Hacía cinco años, desde la muerte de sus padres, que no se comunicaban por una disputa en relación a la herencia. No era una gran
  suma, pero ella portaba un orgullo inapelable, y no quiso atender razones ni
  darlas. Dejaron de verse. Y de a poco dejó de extrañarlo. 
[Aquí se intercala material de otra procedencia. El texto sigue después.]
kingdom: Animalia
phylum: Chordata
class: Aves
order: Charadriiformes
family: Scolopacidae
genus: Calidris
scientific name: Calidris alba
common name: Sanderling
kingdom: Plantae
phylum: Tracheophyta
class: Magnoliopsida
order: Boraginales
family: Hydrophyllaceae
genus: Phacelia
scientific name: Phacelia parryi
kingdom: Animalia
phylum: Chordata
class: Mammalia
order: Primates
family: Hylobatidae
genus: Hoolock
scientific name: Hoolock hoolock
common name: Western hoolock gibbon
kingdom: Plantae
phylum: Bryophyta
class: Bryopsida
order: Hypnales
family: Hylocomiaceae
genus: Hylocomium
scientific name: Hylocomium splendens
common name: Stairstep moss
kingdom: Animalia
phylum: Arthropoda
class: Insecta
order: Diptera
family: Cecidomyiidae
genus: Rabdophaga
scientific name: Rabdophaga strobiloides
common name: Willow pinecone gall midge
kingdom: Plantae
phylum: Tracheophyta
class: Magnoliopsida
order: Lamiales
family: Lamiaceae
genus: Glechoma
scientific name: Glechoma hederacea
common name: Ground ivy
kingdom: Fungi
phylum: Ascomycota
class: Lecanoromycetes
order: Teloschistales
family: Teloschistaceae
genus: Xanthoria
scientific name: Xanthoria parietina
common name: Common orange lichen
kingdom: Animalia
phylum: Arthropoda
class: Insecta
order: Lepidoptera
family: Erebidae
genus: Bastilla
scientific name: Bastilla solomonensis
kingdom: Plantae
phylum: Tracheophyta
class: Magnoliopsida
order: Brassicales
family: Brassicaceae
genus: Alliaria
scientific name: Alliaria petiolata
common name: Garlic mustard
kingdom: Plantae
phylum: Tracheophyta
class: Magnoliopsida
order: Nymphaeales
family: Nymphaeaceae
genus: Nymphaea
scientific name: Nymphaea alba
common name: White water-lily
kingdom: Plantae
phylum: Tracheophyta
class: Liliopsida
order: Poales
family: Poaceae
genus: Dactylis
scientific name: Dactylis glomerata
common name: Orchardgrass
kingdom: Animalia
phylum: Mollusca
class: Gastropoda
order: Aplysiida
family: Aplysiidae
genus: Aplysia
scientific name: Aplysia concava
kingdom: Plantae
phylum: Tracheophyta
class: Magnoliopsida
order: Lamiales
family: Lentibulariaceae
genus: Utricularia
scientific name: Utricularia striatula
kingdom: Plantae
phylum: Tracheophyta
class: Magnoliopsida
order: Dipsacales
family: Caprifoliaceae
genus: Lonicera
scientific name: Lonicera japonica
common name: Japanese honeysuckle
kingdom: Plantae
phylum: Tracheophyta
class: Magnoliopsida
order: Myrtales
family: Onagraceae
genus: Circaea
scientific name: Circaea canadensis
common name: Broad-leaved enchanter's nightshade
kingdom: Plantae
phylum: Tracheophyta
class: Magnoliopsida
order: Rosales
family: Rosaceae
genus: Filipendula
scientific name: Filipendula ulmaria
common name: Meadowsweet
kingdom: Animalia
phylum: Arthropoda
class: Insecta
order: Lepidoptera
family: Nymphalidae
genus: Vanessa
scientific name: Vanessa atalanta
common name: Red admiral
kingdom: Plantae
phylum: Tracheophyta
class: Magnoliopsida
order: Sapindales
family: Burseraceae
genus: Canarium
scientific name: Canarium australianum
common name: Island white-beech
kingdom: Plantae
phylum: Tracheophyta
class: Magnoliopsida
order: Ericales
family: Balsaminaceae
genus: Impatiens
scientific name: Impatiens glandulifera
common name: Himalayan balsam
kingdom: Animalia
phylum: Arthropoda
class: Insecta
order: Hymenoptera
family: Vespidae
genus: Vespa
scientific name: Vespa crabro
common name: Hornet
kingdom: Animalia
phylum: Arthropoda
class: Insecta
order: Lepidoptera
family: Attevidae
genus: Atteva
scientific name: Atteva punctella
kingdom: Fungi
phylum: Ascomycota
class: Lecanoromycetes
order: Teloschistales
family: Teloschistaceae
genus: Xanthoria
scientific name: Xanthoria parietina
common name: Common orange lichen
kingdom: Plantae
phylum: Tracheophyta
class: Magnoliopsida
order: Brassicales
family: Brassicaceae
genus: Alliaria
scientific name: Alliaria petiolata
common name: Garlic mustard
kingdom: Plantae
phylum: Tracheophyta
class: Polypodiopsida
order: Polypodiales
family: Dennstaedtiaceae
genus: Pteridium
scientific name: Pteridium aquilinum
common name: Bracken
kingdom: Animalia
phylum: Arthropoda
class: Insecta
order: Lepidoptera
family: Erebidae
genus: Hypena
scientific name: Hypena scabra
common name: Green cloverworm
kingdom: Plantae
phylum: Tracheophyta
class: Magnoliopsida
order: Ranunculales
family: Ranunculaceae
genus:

Encendió el televisor e hizo un esmerado zapping. En
  cada canal la misma foto. Se instaló de modo tal de tenerla en la mira,
  boquiabierta, aturdida y desasosegada. La foto no coincidía con el texto que los locutores
  leían y menos con lo que callaban. 
Se declara enferma y avisa que ese día no irá a trabajar. Nada
  más quiere estar allí, abulonada ante al aparato, trotando de un noticiero a
  otro. Aullar, si supiera. Llorar, si pudiese.  
Al filo de la noche su soledad -la que venía toreando
  con éxito, la que su orgullo inapelable le enseñó a encubrir- se hizo
  insoportable.  
Con extremo pudor llamó a su hermano y él respondió y
  ella dijo estoy viendo y él dijo yo también y ella pidió casi rogó y él dijo
  ahora voy agregando no tenés que disculparte antes de cortar. 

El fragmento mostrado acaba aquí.